Initial experiments ran 1000 synthetic computers. The resulting experience data drove clear gains on both in-domain and out-of-domain evaluations. The direction lines up with recent work like ClawGym on agent training infrastructure, but the division of labor is different. This stack handles "what the world looks like to the agent," not how the agent acts.
Key takeaways: - Long-horizon agent training is shifting from trajectory generation to environment synthesis. The ceiling is set by user context fidelity. - This complements action-side training frameworks rather than competing with them. - Personas can scale to billions in theory. The 8-hour-per-simulation compute bill is the real gate.

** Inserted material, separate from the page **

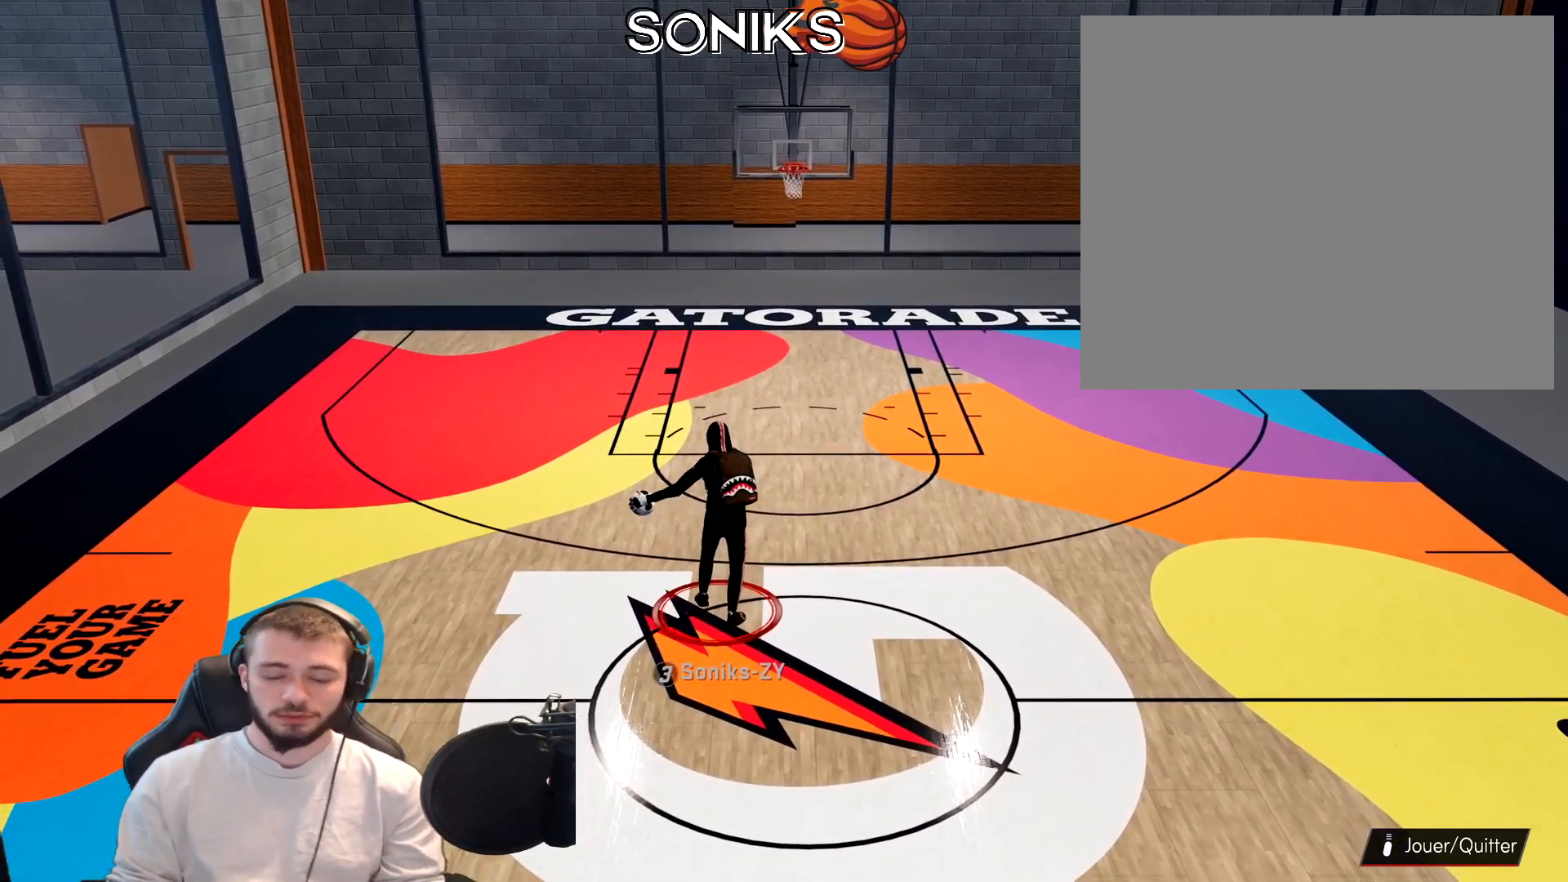
{"buttons": ["R2"], "left_stick": "up-right", "right_stick": "center", "events": [[167, "right_stick", "up-right"], [333, "left_stick", "up-right"], [333, "right_stick", "center"]]}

Source: Synthetic Computers at Scale for Long-Horizon Productivity Simulation

Also Worth Noting
Today's Observation
Three papers from completely different angles converged on the same point today, each pinning a different location. Eywa sees it this way: forcing mature domain foundation models like protein structure and physics simulation through natural language strips structural information the LLM can't reconstruct, so the agent loop has to cede control and treat non-language structured prediction as a first-class citizen. The visual generation taxonomy paper frames it differently: scaling appearance mapping further can't sustain spatial consistency, persistent state, or physical interaction, and the next move in visual generation is explicit world state, not more photorealistic pixels. Intern-Atlas pins yet another spot: the surface graph of paper citations doesn't feed AI scientist systems, so the next layer has to model method-to-method evolution explicitly as a graph rather than running more retrieval over citations.
Three completely unrelated scopes. Same conclusion: piling on at the surface representation layer (natural language, appearance, citations) won't carry the next step. The work is to surface the structured representation underneath.
Action for teams: Audit your pipeline and find the spot where "more data or a bigger model only buys a few more points." That's usually where the next layer of structure is implicit. The next move is plugging in a domain-specialized model, changing the intermediate representation, or making implicit structure first-class — not scaling more on the same surface.